The building and locality on the corner of Franklin and Broadway made a very suitable depot of the Underground Railroad, and rarely a week passed without bringing us passengers for that mysterious road. There was no pecuniary income from that class of boarders, but a constant outlay for them. I kept a horse and wagon always on hand to convey fugitives to the next depot. My wagon was made to order for this express purpose; it was a strong spring-wagon, neatly curtained so that it could be tightly closed, having a curtain in front, just behind the driver, and had seats for six passengers. On one occasion eight grown persons were crowded in, besides the driver; this was a heavy load for my horse, but when out of the city and beyond Walnut Hills, the men got out and walked, which they could safely do, as it was in the night. Some of my friends called my wagon the Underground Railroad car, and my horse the locomotive.

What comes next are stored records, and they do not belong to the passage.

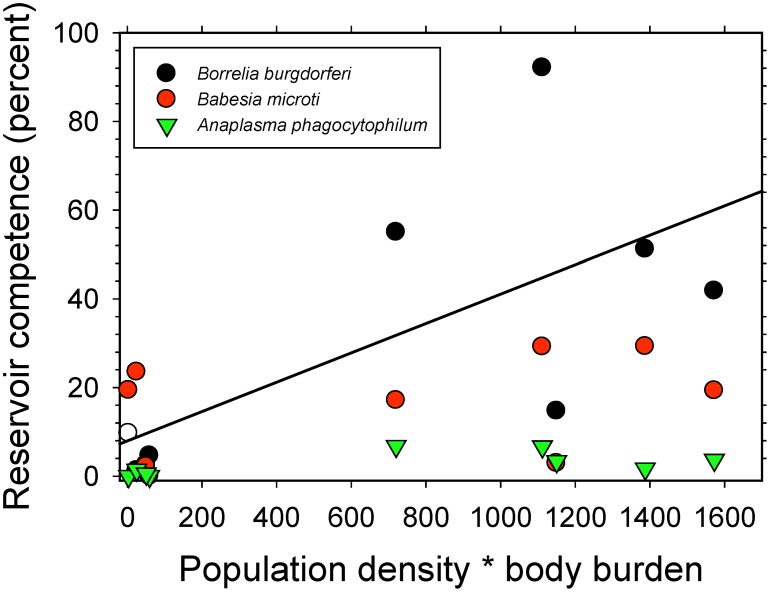
Relationship between the product of average host population density and measured body burden (number of naturally occurring larval ticks per host individual) and reservoir competence of that host species.The product of population density and body burden, which represents the average number of ticks fed by a particular population of hosts, is used as one of two proxies for encounter rates between ticks and host species.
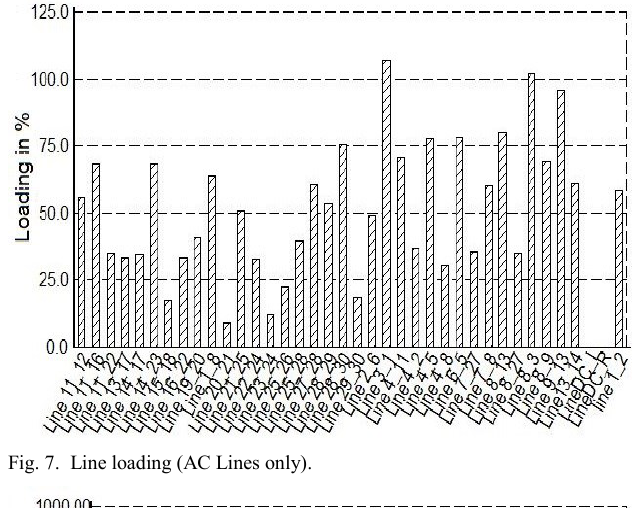
Fig. 6. Busbar voltage magnitudes.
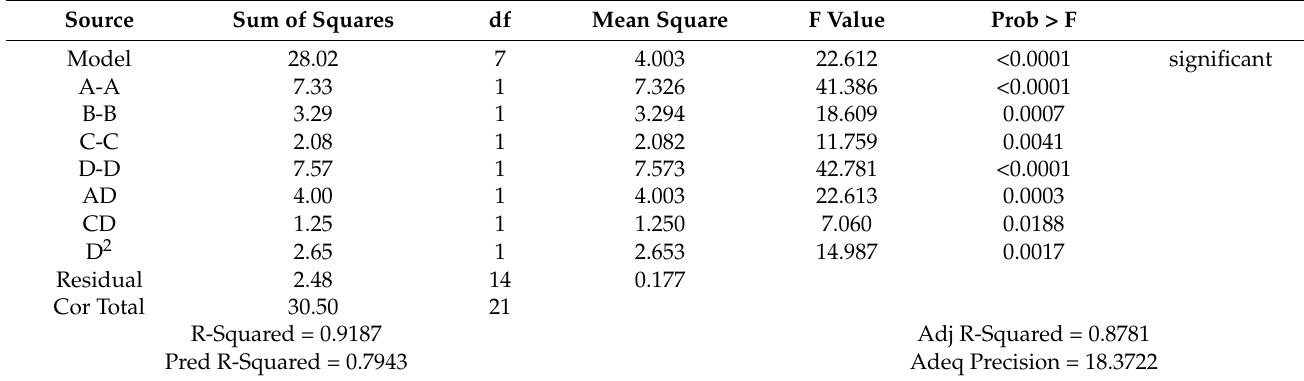
Table A5. ANOVA analysis for the regression model of weld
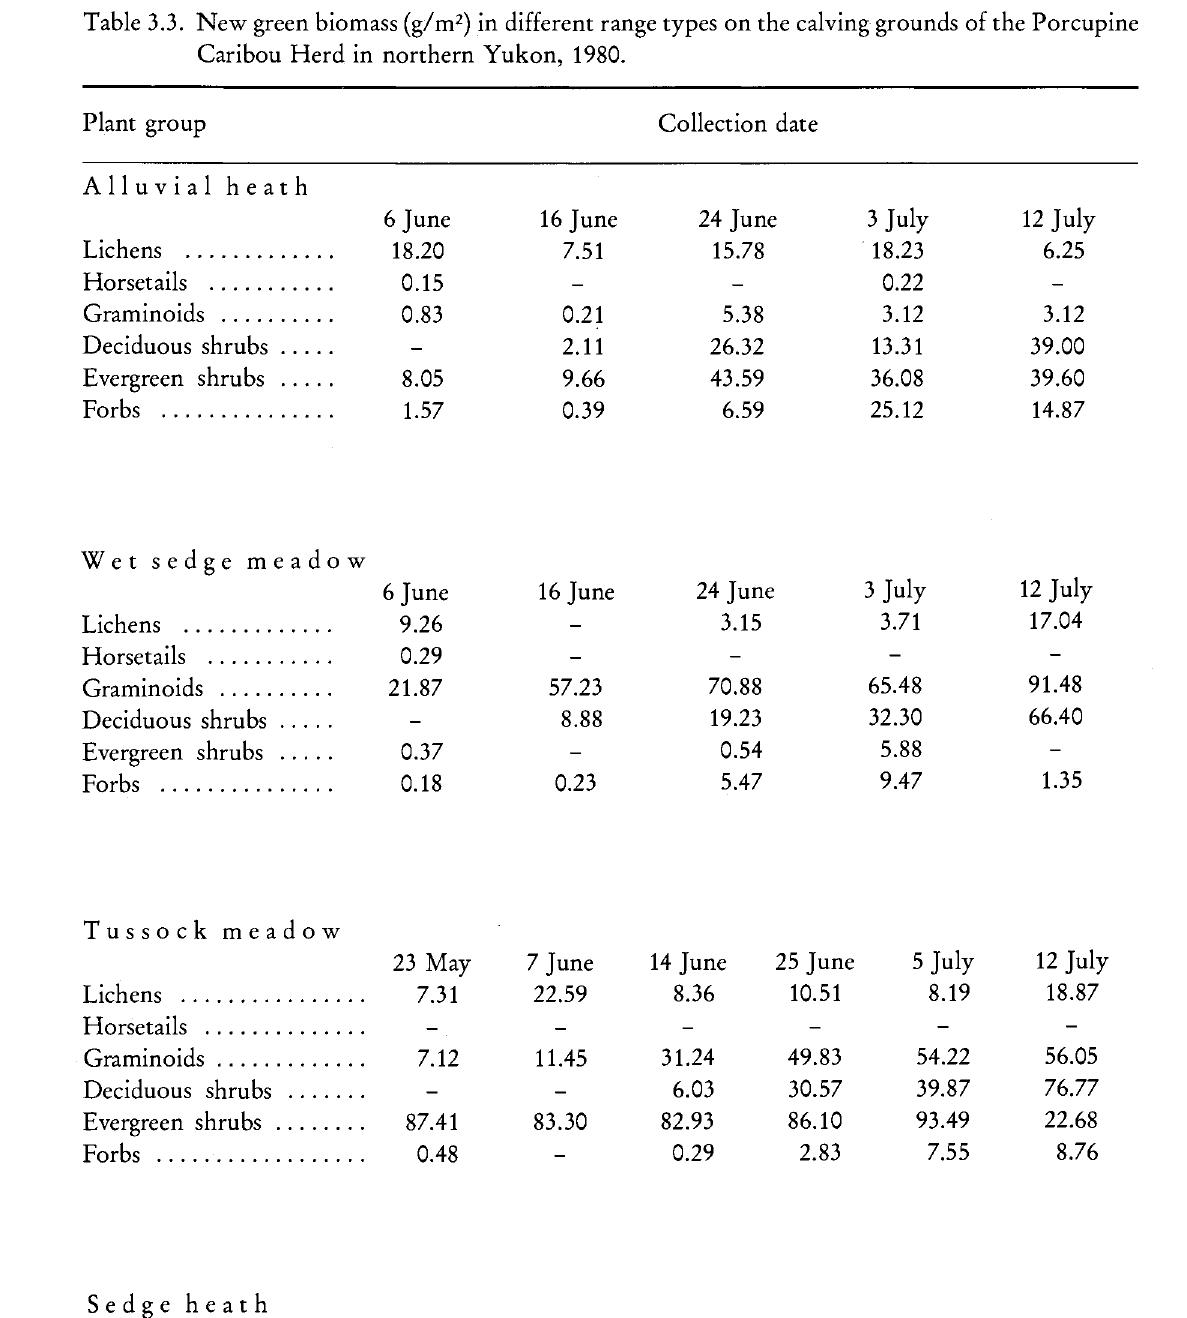
Table 3.3. New green biomass (g/m 2 ) in different range types on the calving grounds of the Porcupine Caribou Herd in northern Yukon,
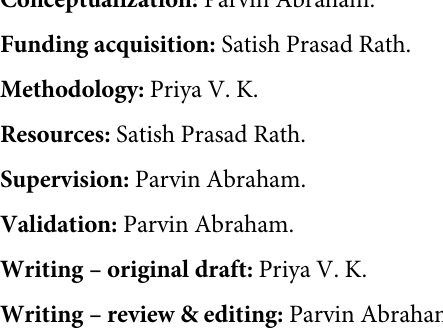
S1 Table. List of peptides that were created using the consensus sequence peptide. Bold peptides were found to be active in all the RBDs in the study. S2 Table. Interface residues of RBD that interact with Peptide 7 with the predicted hydro- gen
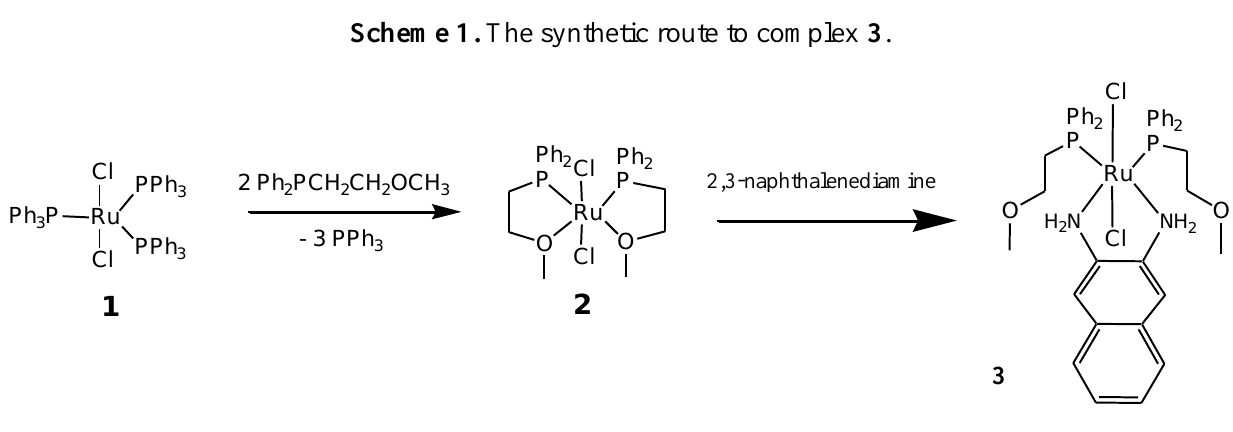
Figure 1. Time-dependent 31 P{ 1 H}-NMR spectroscopy of complex 2 at 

Coffin (known as "The President of the Underground Railroad") and his wife Catherine sheltered and cared for over one hundred self-emancipated freedom seekers each year on their way to Canada. The home was first occupied by Henry Rucher, an early principal and math teacher at the Woodward school, and it was commonly known as the Rucher House. It later served as the Good Samaritan Hospital (still in operation at its later Clifton Heights location). In 1865 it became St. Luke's Hospital, where disabled Civil War soldiers were treated. It was replaced by residential homes in 1874, which were demolished to clear ground for the new Woodward school building in 1907.

The current five-story building has 150 rooms and 225000 sqft of space, a third of which is unusable (including the swimming pools on the top floor).

The building is listed in the Over-the-Rhine (South) Local Historic District and the Over-the-Rhine National Register Historic District.

=== Bond Hill ===
In 1953 Woodward High School moved to a new location in Bond Hill at the corner of Reading Road and E. Seymour Avenue, designed to serve the postwar surge in population in the suburbs of Bond Hill, Golf Manor, Roselawn, Hartwell, and Carthage. The old downtown building was designated Abigail Cutter Junior High School until the School for Creative and Performing Arts took over the entire facility in 1977.

In August 2006, the City of Cincinnati opened Woodward Career Technical High School, which features a mixture of college-preparatory and vocational education. With the new addition, the original campus was now called Woodward Traditional High School.